§ **RECORDS**
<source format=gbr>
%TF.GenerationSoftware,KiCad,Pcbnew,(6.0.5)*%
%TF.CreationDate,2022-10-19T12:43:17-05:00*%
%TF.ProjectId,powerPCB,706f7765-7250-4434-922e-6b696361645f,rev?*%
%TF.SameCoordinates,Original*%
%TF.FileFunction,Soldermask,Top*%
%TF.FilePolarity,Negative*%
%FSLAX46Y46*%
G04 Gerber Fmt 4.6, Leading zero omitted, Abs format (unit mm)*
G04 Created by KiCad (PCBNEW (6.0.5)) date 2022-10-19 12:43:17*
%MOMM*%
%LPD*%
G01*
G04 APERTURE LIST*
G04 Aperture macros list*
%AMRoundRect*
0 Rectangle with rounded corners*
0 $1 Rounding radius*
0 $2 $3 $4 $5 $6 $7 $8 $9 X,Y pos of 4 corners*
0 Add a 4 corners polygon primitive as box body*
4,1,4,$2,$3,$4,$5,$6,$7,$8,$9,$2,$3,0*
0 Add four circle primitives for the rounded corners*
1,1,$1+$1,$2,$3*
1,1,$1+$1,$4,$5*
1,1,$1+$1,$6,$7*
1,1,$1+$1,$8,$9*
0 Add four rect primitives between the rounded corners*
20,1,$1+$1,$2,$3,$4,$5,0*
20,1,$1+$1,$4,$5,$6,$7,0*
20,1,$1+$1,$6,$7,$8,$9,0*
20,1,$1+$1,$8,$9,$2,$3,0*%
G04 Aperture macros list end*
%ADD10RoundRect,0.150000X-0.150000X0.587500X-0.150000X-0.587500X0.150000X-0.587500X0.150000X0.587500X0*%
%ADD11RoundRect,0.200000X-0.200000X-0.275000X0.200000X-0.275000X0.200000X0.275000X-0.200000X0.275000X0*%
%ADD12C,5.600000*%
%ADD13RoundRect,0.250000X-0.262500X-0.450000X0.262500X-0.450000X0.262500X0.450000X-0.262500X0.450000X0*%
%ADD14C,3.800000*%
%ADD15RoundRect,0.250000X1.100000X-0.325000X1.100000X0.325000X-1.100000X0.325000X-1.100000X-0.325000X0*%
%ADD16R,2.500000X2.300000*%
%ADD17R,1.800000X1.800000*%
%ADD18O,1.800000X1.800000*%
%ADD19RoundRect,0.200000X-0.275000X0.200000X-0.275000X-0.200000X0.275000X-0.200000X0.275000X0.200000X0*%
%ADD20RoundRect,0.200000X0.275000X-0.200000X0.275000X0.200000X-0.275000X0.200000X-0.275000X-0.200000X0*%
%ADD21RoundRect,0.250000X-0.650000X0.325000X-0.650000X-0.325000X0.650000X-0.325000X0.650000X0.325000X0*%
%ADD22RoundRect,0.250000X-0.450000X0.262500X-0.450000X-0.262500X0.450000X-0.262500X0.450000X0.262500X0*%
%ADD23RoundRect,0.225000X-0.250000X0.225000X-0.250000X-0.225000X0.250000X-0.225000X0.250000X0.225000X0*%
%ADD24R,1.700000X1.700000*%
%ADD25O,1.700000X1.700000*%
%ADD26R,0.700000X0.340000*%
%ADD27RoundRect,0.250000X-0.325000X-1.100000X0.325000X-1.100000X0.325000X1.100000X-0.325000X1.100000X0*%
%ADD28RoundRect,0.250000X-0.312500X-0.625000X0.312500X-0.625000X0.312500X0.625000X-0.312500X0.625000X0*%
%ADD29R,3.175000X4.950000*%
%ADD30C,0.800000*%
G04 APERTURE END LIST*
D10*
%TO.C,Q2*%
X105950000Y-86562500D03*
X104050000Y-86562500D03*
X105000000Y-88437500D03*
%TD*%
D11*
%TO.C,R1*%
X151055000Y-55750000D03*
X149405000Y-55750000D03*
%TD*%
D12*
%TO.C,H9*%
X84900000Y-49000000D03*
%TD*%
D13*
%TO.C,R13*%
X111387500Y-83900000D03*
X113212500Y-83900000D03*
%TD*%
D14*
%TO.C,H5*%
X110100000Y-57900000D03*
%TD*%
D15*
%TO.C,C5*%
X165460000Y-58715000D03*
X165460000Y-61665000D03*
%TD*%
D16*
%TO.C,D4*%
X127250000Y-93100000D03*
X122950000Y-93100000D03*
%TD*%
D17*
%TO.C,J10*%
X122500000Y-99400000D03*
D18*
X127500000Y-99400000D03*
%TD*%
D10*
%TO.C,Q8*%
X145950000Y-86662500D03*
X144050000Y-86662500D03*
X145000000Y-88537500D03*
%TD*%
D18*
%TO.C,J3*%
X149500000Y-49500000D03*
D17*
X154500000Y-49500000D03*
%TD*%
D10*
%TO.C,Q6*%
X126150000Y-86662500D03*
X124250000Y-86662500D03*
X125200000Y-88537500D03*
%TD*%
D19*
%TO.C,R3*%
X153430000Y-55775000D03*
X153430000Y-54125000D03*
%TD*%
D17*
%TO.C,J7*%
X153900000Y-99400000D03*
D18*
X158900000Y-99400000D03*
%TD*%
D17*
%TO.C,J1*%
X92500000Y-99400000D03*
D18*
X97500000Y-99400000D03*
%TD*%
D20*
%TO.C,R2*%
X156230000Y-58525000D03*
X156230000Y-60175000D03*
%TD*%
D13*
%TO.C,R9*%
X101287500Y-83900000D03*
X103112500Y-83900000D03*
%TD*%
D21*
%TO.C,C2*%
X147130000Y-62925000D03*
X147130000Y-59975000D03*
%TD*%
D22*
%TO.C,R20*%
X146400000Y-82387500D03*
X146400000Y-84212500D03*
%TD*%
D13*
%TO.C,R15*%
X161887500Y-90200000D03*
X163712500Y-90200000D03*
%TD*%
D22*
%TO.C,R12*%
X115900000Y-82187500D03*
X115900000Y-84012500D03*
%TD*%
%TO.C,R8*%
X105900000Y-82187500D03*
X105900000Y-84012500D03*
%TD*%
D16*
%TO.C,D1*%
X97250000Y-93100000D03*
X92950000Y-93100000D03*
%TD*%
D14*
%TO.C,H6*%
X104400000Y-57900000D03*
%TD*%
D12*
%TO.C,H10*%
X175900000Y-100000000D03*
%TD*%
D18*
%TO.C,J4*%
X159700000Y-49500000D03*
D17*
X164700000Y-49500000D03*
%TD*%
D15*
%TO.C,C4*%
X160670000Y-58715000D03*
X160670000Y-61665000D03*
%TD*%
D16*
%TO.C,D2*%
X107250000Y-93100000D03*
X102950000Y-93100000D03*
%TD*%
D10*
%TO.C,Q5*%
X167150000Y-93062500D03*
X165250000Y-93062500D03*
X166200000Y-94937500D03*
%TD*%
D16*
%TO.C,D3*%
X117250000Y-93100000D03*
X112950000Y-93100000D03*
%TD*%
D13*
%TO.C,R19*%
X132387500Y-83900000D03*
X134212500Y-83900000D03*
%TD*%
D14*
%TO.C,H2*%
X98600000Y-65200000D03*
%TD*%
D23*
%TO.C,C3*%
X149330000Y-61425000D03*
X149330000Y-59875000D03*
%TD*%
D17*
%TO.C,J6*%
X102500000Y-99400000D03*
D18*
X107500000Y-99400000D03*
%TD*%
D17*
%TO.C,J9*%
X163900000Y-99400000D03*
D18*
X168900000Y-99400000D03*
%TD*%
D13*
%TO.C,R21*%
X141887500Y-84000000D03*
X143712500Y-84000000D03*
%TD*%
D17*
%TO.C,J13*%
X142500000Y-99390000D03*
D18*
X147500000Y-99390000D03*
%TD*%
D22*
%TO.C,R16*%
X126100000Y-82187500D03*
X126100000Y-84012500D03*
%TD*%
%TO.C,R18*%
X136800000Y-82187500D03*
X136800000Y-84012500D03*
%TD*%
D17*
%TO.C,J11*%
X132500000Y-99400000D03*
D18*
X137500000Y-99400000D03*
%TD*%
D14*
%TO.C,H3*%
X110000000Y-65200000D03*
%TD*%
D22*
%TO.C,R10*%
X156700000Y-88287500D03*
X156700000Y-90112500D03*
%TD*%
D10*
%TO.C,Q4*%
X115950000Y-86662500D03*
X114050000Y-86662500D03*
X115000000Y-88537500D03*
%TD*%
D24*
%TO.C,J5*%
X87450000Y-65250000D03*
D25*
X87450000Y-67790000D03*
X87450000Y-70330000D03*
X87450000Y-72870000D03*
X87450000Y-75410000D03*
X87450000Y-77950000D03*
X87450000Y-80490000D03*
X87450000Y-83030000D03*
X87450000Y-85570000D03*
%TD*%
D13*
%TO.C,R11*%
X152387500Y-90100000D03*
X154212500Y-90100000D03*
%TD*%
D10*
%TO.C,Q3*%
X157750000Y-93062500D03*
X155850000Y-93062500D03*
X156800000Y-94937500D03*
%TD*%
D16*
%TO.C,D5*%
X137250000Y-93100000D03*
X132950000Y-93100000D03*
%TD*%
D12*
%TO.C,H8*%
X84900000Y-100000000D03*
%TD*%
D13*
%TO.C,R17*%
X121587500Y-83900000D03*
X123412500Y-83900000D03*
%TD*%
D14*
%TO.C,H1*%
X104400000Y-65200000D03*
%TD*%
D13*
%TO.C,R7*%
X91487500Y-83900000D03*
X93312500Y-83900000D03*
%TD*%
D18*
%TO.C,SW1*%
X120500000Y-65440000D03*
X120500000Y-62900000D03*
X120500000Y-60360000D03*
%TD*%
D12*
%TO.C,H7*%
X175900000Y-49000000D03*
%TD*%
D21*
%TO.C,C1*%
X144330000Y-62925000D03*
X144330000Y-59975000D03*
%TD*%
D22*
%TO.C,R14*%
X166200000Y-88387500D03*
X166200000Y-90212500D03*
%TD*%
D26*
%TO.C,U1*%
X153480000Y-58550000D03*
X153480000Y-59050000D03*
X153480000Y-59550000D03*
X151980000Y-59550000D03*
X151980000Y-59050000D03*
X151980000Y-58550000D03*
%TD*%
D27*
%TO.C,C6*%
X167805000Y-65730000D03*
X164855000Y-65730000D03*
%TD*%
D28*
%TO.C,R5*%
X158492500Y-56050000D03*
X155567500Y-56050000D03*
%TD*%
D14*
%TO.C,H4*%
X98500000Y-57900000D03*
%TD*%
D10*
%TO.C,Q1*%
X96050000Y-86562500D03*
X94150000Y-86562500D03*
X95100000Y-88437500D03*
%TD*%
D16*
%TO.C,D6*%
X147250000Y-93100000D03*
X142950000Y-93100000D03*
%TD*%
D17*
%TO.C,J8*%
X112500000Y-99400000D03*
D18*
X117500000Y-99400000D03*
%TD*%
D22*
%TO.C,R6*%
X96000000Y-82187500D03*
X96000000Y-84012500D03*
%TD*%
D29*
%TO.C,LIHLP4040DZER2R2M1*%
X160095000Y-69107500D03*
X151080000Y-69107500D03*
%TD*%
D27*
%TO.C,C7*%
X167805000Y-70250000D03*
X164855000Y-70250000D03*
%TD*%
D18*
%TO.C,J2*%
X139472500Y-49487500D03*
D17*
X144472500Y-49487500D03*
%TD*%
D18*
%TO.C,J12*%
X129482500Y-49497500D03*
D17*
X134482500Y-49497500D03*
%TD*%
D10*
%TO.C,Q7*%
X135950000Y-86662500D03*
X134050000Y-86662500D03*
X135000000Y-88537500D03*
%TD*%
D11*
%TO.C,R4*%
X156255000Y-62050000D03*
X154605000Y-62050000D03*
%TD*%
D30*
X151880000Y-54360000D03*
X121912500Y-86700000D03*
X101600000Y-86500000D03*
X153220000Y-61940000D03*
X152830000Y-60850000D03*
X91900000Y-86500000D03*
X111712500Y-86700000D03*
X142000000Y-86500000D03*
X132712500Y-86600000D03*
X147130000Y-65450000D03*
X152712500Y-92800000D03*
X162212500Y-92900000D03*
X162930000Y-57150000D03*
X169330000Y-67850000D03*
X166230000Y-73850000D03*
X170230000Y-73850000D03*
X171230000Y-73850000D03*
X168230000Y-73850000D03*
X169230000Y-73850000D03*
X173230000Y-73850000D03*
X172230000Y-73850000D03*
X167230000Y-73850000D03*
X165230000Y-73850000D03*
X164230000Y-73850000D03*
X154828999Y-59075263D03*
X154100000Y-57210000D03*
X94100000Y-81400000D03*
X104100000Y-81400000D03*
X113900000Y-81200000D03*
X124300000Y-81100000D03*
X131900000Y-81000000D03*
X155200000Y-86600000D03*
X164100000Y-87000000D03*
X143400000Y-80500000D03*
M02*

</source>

§ **EXERCISE DETAILS**
Each line that includes the string "corners" should be copied from the data.

§ **RESULT OF THE TASK**
0 Rectangle with rounded corners*
0 $2 $3 $4 $5 $6 $7 $8 $9 X,Y pos of 4 corners*
0 Add a 4 corners polygon primitive as box body*
0 Add four circle primitives for the rounded corners*
0 Add four rect primitives between the rounded corners*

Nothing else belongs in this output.